Der Wandel kam schließlich mit Johannes Paul II. Dass er 1986 als erster Papst überhaupt die römische Synagoge besuchte, Rabbiner Elio Toaff umarmte und gemeinsam mit ihm betete, hatte zwar nichts mit Israel zu tun, beendete aber die Sprachlosigkeit zwischen dem Vatikan und dem Judenstaat. In nur sieben Jahren arbeiteten beide Seiten einen Grundlagenvertrag aus, der 1993 in Kraft trat. Man tauschte Botschafter aus und es begann eine Zeit des Dialogs, die in der Reise von Johannes Paul II. ins Heilige Land im Jahr 2000 ihren Höhepunkt fand. Papst Benedikt XVI. folgte ihm im Mai 2009 und Papst Franziskus genau fünf Jahre später.

Wider die Spirale des Hasses und der Gewalt

Alle drei Päpste legten Wert darauf, dass ihre Besuche nicht als politische Mission, sondern als Pilgerfahrt zur Geburtsstätte des Christentums gedeutet wurden – mit großem Respekt für alle drei Religionen, denen Jerusalem heilig ist, und mit großem Respekt für Juden und Palästina-Araber. Als sich Papst Franziskus 2014 dem Betonring bei Bethlehem wie einer zweiten Klagemauer näherte und den Kopf an sie lehnte, war das wie eine Verneigung vor den Leiden der palästinensischen Bevölkerung, die unter der Zerschneidung und Einkesselung ihres Territoriums leidet.
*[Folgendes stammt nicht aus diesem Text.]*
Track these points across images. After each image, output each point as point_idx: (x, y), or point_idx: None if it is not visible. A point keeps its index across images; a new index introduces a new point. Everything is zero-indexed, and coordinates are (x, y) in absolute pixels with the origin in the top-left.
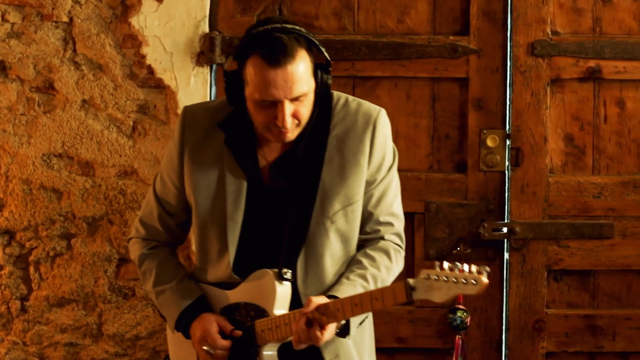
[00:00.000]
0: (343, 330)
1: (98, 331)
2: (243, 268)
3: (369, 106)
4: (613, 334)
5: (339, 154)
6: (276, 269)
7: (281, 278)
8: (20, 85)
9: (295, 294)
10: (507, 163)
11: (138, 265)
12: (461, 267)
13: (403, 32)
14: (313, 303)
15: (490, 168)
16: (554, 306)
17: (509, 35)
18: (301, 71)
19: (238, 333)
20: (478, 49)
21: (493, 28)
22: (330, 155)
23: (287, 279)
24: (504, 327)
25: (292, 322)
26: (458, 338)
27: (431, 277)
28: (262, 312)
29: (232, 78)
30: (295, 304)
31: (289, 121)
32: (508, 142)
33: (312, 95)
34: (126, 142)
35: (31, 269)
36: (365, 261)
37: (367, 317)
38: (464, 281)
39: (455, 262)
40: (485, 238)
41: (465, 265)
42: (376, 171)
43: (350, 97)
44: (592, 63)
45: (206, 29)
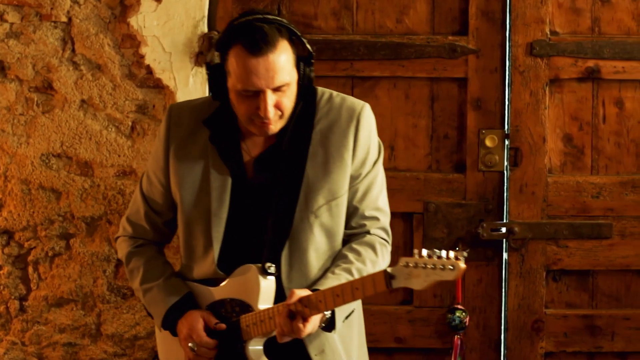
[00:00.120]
0: (329, 324)
1: (97, 331)
2: (228, 264)
3: (353, 101)
4: (612, 334)
5: (323, 149)
6: (260, 264)
7: (265, 272)
8: (19, 85)
9: (279, 289)
10: (506, 163)
11: (125, 263)
12: (439, 254)
13: (402, 32)
14: (295, 295)
15: (489, 168)
16: (553, 306)
17: (508, 35)
18: (283, 61)
19: (222, 326)
20: (477, 49)
21: (492, 28)
22: (314, 149)
23: (271, 274)
24: (503, 327)
25: (276, 316)
26: (457, 338)
27: (410, 265)
28: (247, 307)
29: (215, 71)
30: (280, 299)
31: (272, 111)
32: (507, 142)
33: (295, 87)
34: (125, 142)
35: (30, 269)
36: (350, 255)
37: (355, 312)
38: (442, 267)
39: (434, 250)
40: (484, 238)
41: (443, 251)
42: (360, 166)
43: (334, 92)
44: (591, 63)
45: (205, 29)
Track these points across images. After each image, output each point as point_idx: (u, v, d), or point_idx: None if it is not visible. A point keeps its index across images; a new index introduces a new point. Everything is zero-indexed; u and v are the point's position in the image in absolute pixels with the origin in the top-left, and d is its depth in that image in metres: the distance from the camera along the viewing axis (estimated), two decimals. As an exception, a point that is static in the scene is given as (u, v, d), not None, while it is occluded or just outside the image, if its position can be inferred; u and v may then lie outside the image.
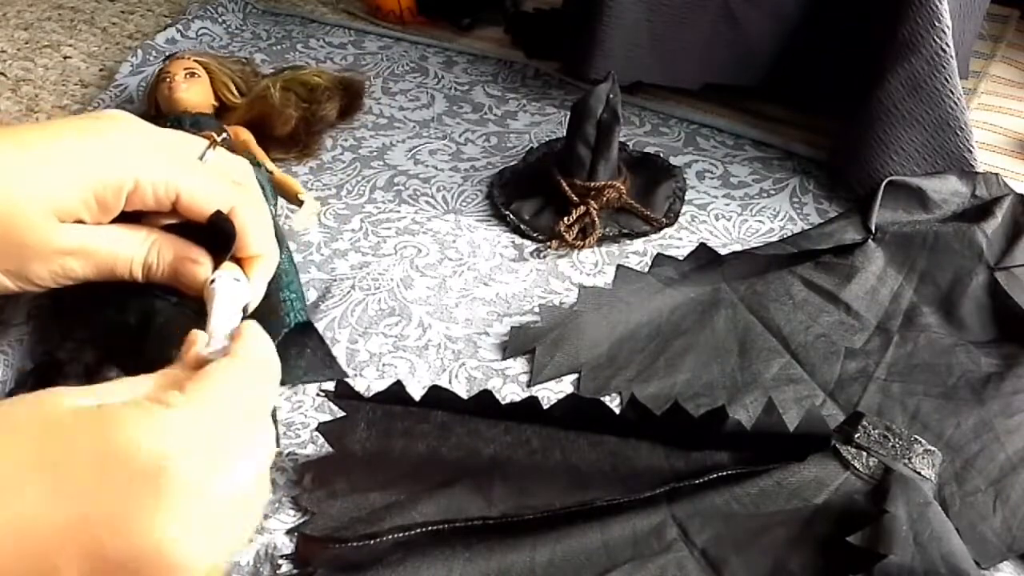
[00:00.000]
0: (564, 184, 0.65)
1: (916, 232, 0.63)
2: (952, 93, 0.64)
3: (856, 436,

Aber auch für die Anerkennung Israels als Heimstatt der Juden fand Franziskus eine eindeutige Geste: Am Denkmal für Theodor Herzl legte der Papst 110 Jahre nach der Audienz Herzls bei Pius X. einen Kranz aus Blumen nieder.

Als Papst Franziskus die Präsidenten Shimon Peres und Mahmud Abbas im Juni 2014 in den Vatikan einlud, tat er das nicht, um dort Friedensverhandlungen zu führen, sondern den Frieden demütig von Gott zu erbitten. Der Papst bat beide Seiten um den Mut, die “Spirale des Hasses und der Gewalt” zu durchbrechen. Um Frieden zu schaffen, sei weit mehr Mut erforderlich als zum Kriegführen. Jetzt, da sich die “Spirale des Hasses und der Gewalt” in Nahost wieder dramatisch nach oben dreht, kommt einem die Szene von 2014 in den vatikanischen Gärten vor wie ein Film aus längst vergangener Zeit. Aber der Vatikan bleibt dabei, dass so wie den Israelis auch den Palästina-Arabern das Recht auf einen eigenen Staat nicht zu nehmen ist.